A new legislative committee will convene next month to examine child welfare laws, and Maricopa County Attorney Richard Romley said Wednesday he’ll wait to see how much is accomplished before deciding whether to convene a grand jury to investigate state Child Protective Services.
Also Wednesday, a third CPS-related case in a week came to light when police arrested a woman accused of offering her 13-year-old daughter to drug dealers for prostitution in Mesa. CPS had received three reports on the girl, but found no proof of abuse or neglect.
Meanwhile, a Mesa lawmaker said he may call a second committee to hear from state CPS workers and families about the recent cases, including that of 5-year-old twins who Phoenix police say were kept in cages and a 2-year-old Mesa boy beaten to death Aug. 17.
At a news conference, Romley said he is tired of studying CPS while children die from abuse and neglect. He reiterated his threat of a grand jury probe to consider possible child endangerment charges against state officials unless reforms are made.
“Too many children are dying needlessly,” Romley said. “One thing I know that I can do is . . . I can get answers.”

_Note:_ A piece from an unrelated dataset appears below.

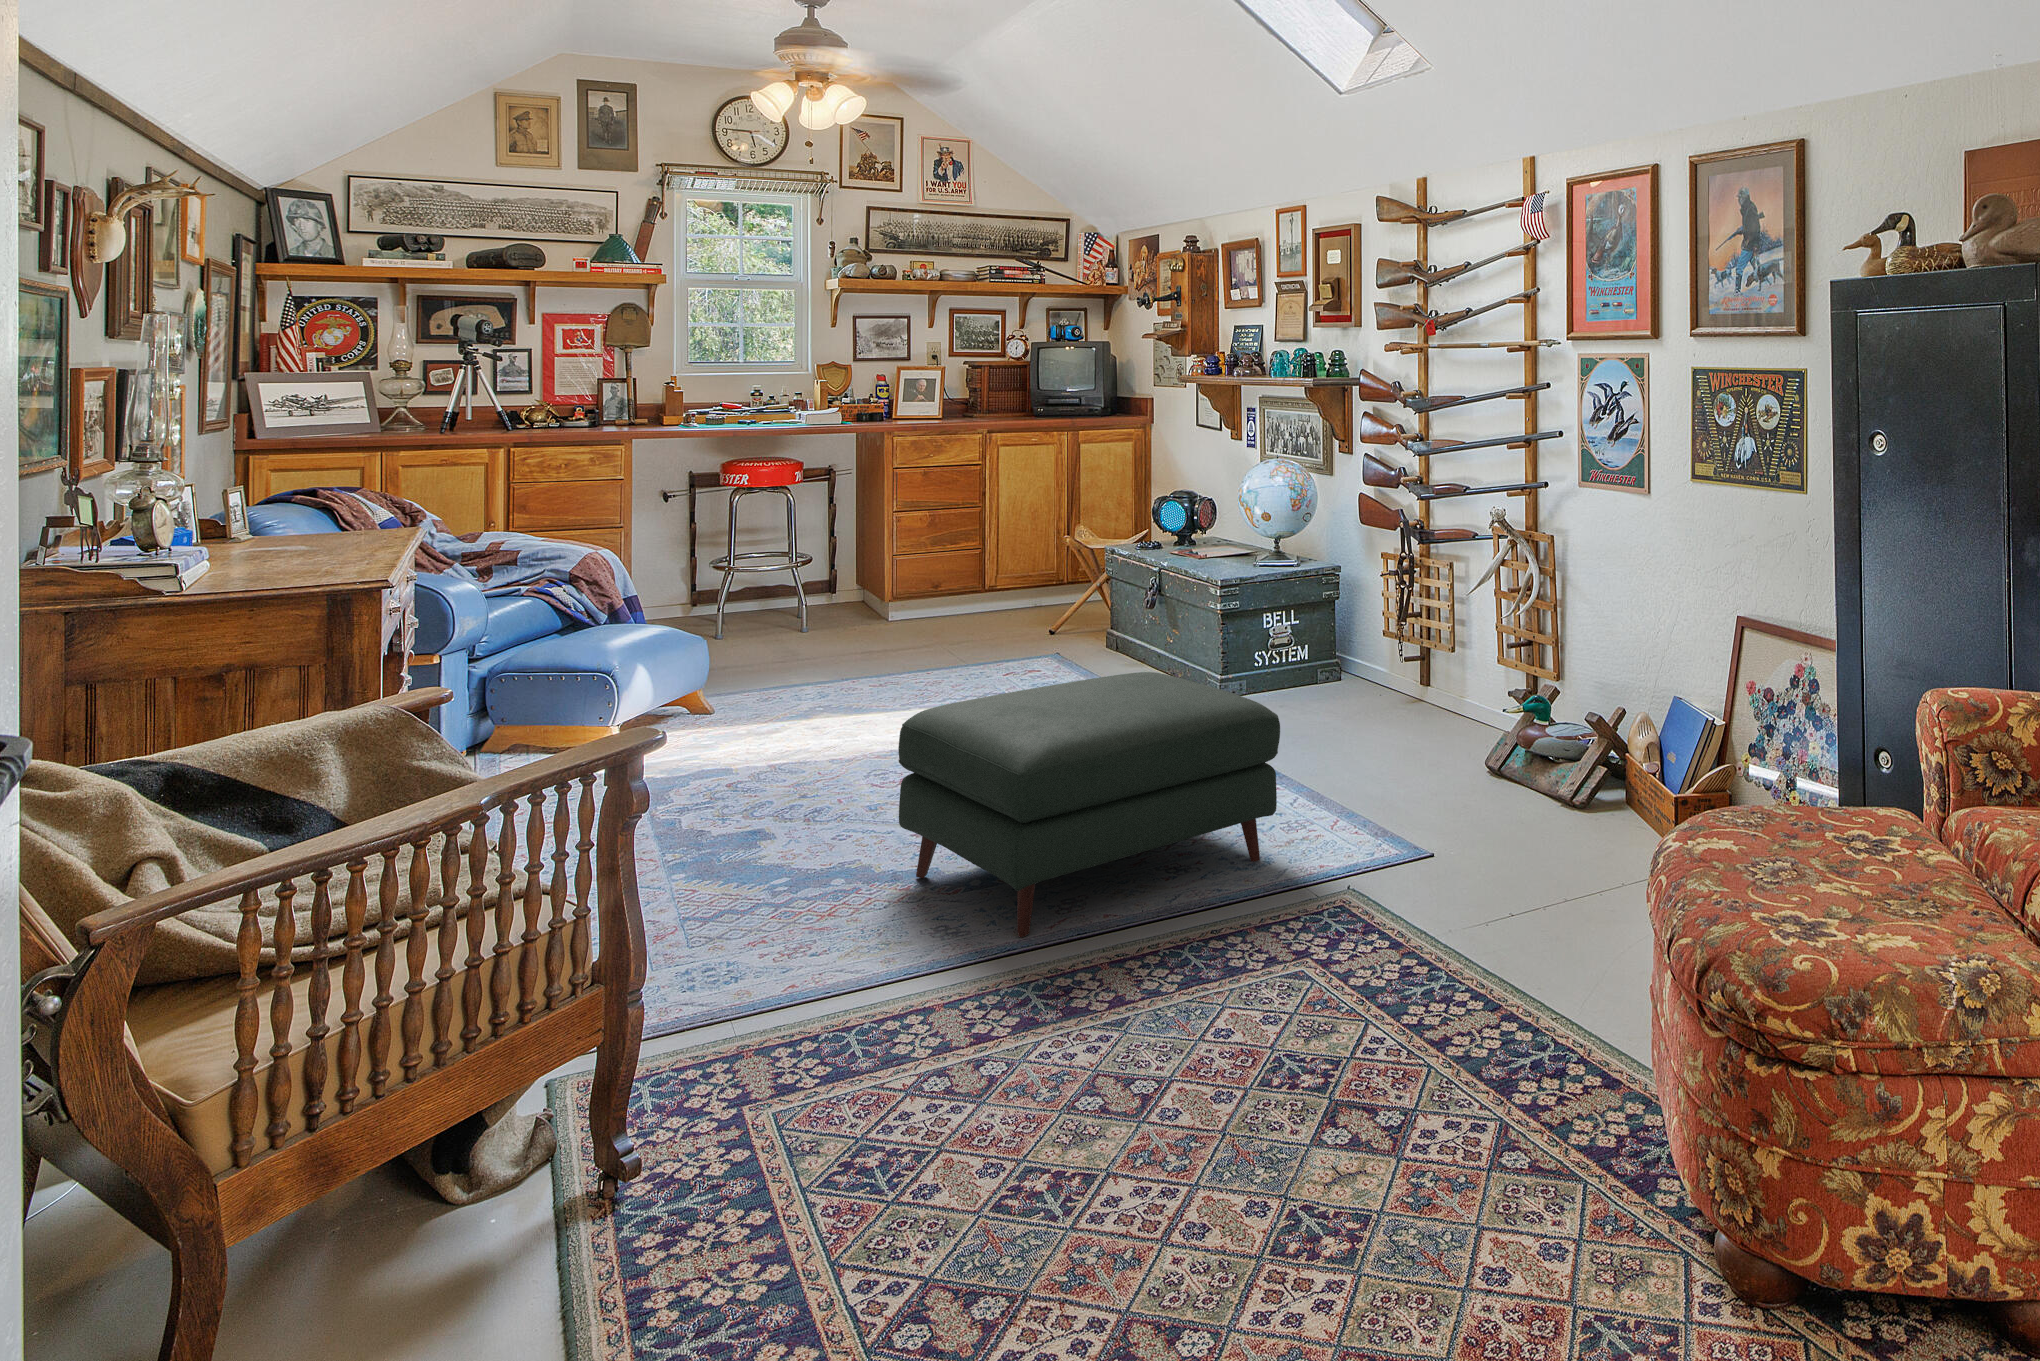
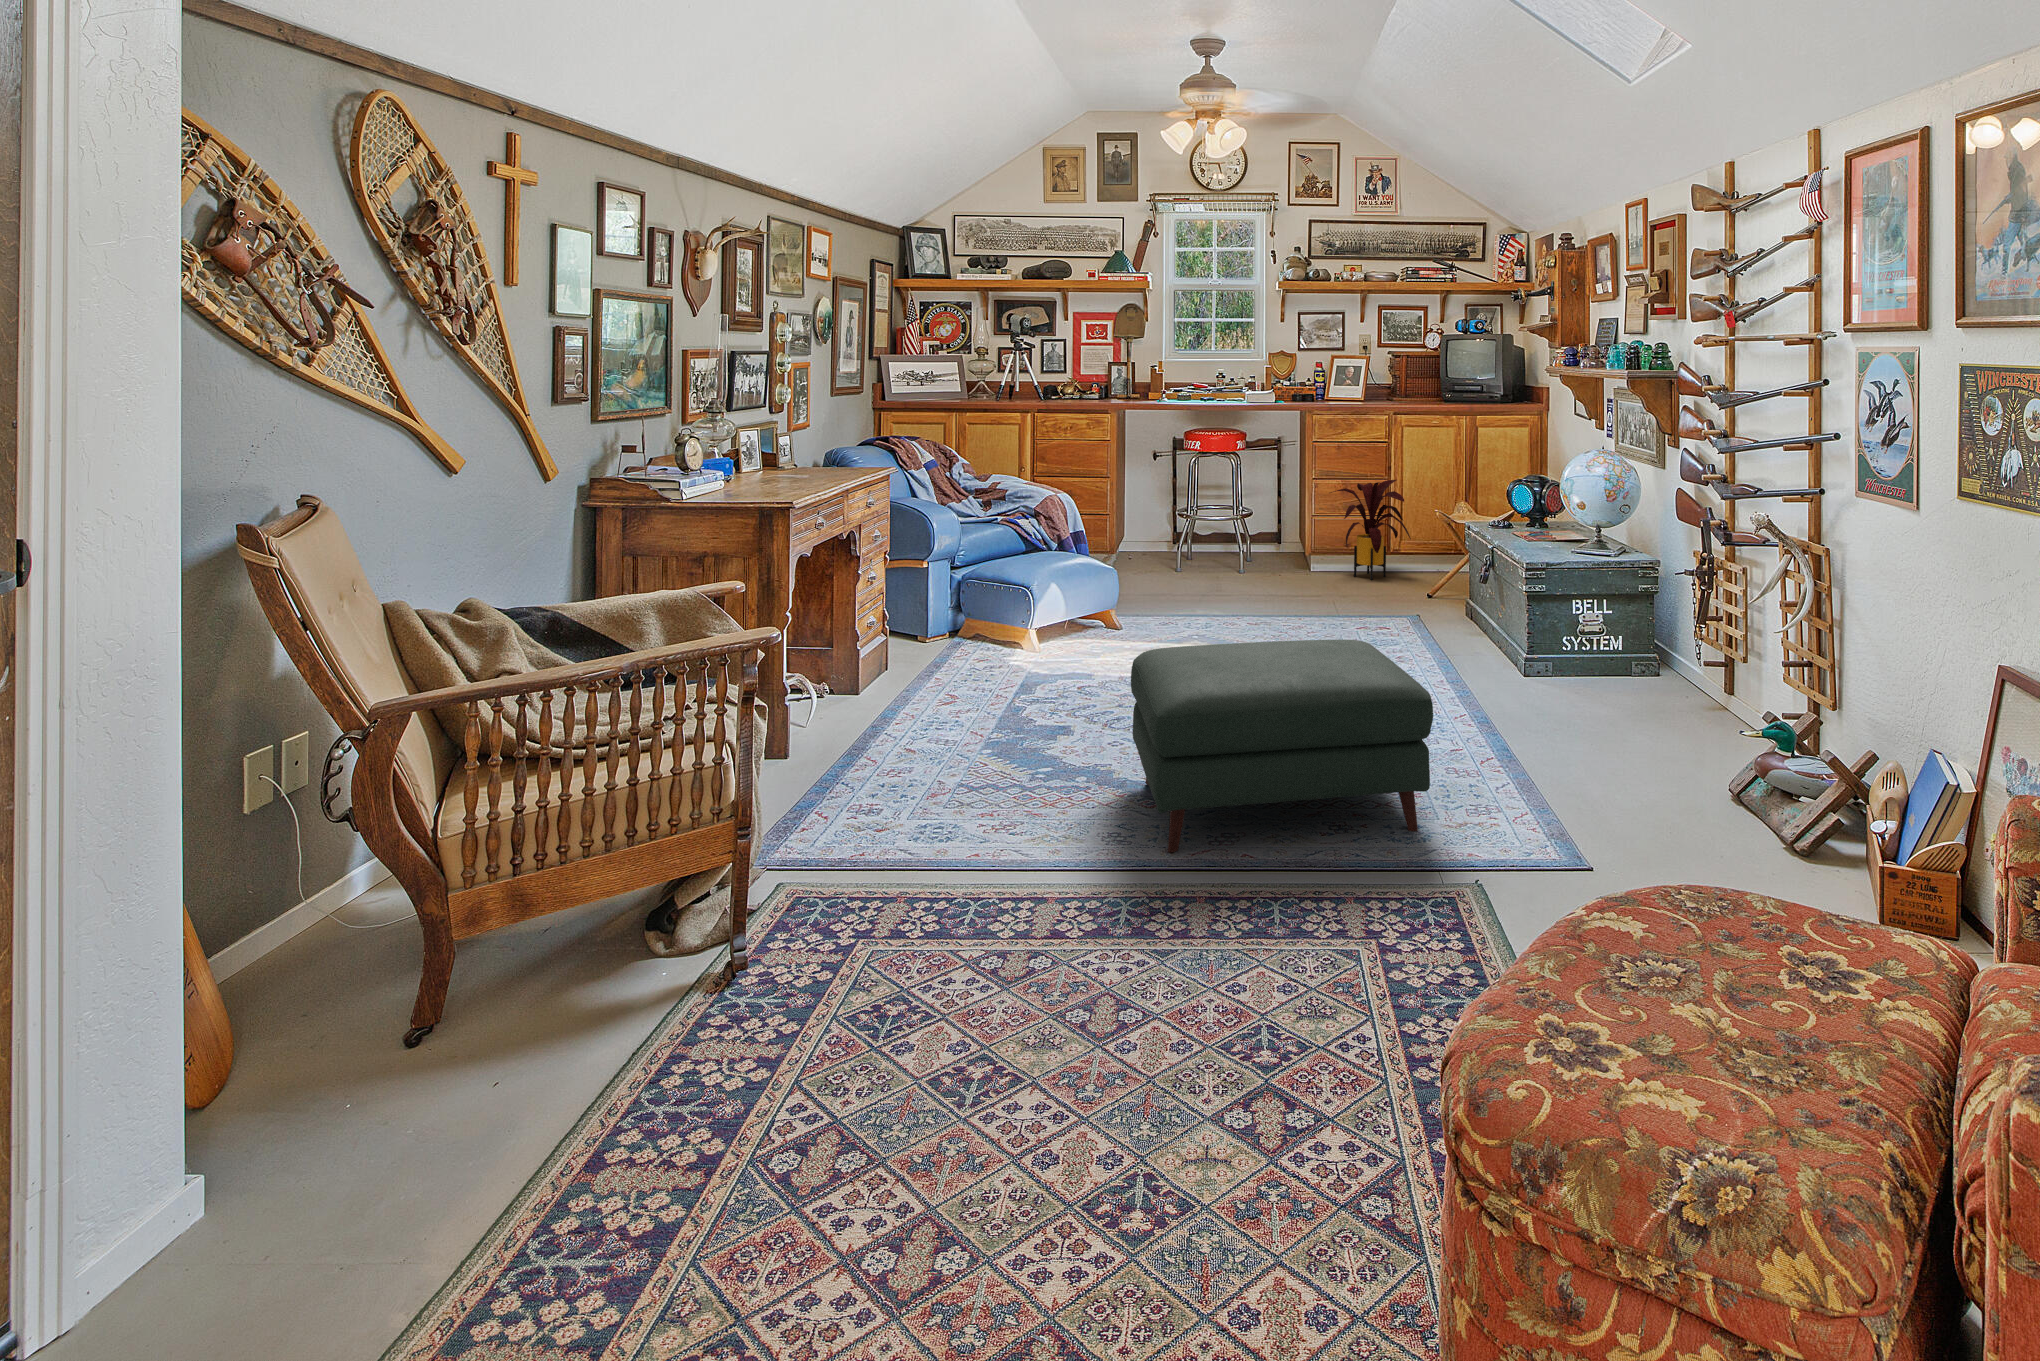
house plant: none [909,509,1017,629] -> present [1330,480,1411,580]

Romley, who served on Gov. Janet Napolitano’s CPS reform commission that issued its report in June, also repeated his call to open CPS records and court hearings.
The new legislative committee, made up of legislators and community members, meets Sept. 10 to hear presentations on recommendations from the governor’s CPS panel and Romley, who issued a separate report in March.
Sen. Mark Anderson, R-Mesa, who served on the governor’s commission and will serve on the new legislative panel, said he may convene another panel that would hear from CPS caseworkers behind closed doors.